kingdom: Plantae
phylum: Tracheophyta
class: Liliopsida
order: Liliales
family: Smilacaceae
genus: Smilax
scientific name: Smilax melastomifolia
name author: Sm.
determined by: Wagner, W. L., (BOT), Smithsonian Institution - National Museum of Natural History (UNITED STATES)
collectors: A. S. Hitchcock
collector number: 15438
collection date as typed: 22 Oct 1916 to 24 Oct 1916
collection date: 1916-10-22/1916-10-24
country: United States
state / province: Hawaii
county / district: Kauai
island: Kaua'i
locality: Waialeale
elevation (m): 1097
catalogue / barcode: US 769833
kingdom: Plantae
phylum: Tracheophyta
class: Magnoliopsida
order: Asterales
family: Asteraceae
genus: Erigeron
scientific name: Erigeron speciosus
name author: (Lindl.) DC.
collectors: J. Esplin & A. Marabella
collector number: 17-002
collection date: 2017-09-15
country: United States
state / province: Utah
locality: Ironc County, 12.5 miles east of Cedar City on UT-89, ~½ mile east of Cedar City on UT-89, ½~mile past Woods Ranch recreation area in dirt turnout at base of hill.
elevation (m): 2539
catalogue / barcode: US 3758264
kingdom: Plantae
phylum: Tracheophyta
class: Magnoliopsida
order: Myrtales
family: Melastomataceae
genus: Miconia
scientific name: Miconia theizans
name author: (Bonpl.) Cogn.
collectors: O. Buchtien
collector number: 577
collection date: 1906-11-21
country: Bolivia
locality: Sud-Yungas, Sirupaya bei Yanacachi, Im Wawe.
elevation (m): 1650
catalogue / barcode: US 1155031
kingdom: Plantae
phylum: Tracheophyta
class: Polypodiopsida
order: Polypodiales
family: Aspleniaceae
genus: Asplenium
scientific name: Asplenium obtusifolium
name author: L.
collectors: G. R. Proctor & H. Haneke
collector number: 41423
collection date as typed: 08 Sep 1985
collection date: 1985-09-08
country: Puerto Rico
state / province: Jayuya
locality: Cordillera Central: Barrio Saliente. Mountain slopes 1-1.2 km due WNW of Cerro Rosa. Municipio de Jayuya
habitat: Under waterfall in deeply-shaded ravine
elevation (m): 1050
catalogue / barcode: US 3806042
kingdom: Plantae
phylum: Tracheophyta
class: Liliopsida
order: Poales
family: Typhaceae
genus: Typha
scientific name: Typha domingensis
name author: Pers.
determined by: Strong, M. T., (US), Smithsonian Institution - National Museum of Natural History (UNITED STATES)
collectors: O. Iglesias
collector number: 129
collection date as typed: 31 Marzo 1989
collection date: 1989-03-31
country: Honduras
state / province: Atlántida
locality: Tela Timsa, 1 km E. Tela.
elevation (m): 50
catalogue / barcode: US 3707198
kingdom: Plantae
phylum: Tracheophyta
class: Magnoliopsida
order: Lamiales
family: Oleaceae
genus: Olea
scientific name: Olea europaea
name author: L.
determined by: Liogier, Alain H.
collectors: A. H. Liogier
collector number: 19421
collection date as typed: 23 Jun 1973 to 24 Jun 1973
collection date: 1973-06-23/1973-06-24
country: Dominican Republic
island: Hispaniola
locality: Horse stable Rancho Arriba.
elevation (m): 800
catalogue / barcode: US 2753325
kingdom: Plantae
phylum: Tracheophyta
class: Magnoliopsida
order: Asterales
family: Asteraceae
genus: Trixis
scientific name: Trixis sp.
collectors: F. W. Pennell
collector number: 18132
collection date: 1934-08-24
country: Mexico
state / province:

▸ **Given problem**
Please repeat all of the rows above word for word, leaving every line unchanged.

▸ **Solution**
kingdom: Plantae
phylum: Tracheophyta
class: Liliopsida
order: Liliales
family: Smilacaceae
genus: Smilax
scientific name: Smilax melastomifolia
name author: Sm.
determined by: Wagner, W. L., (BOT), Smithsonian Institution - National Museum of Natural History (UNITED STATES)
collectors: A. S. Hitchcock
collector number: 15438
collection date as typed: 22 Oct 1916 to 24 Oct 1916
collection date: 1916-10-22/1916-10-24
country: United States
state / province: Hawaii
county / district: Kauai
island: Kaua'i
locality: Waialeale
elevation (m): 1097
catalogue / barcode: US 769833
kingdom: Plantae
phylum: Tracheophyta
class: Magnoliopsida
order: Asterales
family: Asteraceae
genus: Erigeron
scientific name: Erigeron speciosus
name author: (Lindl.) DC.
collectors: J. Esplin & A. Marabella
collector number: 17-002
collection date: 2017-09-15
country: United States
state / province: Utah
locality: Ironc County, 12.5 miles east of Cedar City on UT-89, ~½ mile east of Cedar City on UT-89, ½~mile past Woods Ranch recreation area in dirt turnout at base of hill.
elevation (m): 2539
catalogue / barcode: US 3758264
kingdom: Plantae
phylum: Tracheophyta
class: Magnoliopsida
order: Myrtales
family: Melastomataceae
genus: Miconia
scientific name: Miconia theizans
name author: (Bonpl.) Cogn.
collectors: O. Buchtien
collector number: 577
collection date: 1906-11-21
country: Bolivia
locality: Sud-Yungas, Sirupaya bei Yanacachi, Im Wawe.
elevation (m): 1650
catalogue / barcode: US 1155031
kingdom: Plantae
phylum: Tracheophyta
class: Polypodiopsida
order: Polypodiales
family: Aspleniaceae
genus: Asplenium
scientific name: Asplenium obtusifolium
name author: L.
collectors: G. R. Proctor & H. Haneke
collector number: 41423
collection date as typed: 08 Sep 1985
collection date: 1985-09-08
country: Puerto Rico
state / province: Jayuya
locality: Cordillera Central: Barrio Saliente. Mountain slopes 1-1.2 km due WNW of Cerro Rosa. Municipio de Jayuya
habitat: Under waterfall in deeply-shaded ravine
elevation (m): 1050
catalogue / barcode: US 3806042
kingdom: Plantae
phylum: Tracheophyta
class: Liliopsida
order: Poales
family: Typhaceae
genus: Typha
scientific name: Typha domingensis
name author: Pers.
determined by: Strong, M. T., (US), Smithsonian Institution - National Museum of Natural History (UNITED STATES)
collectors: O. Iglesias
collector number: 129
collection date as typed: 31 Marzo 1989
collection date: 1989-03-31
country: Honduras
state / province: Atlántida
locality: Tela Timsa, 1 km E. Tela.
elevation (m): 50
catalogue / barcode: US 3707198
kingdom: Plantae
phylum: Tracheophyta
class: Magnoliopsida
order: Lamiales
family: Oleaceae
genus: Olea
scientific name: Olea europaea
name author: L.
determined by: Liogier, Alain H.
collectors: A. H. Liogier
collector number: 19421
collection date as typed: 23 Jun 1973 to 24 Jun 1973
collection date: 1973-06-23/1973-06-24
country: Dominican Republic
island: Hispaniola
locality: Horse stable Rancho Arriba.
elevation (m): 800
catalogue / barcode: US 2753325
kingdom: Plantae
phylum: Tracheophyta
class: Magnoliopsida
order: Asterales
family: Asteraceae
genus: Trixis
scientific name: Trixis sp.
collectors: F. W. Pennell
collector number: 18132
collection date: 1934-08-24
country: Mexico
state / province:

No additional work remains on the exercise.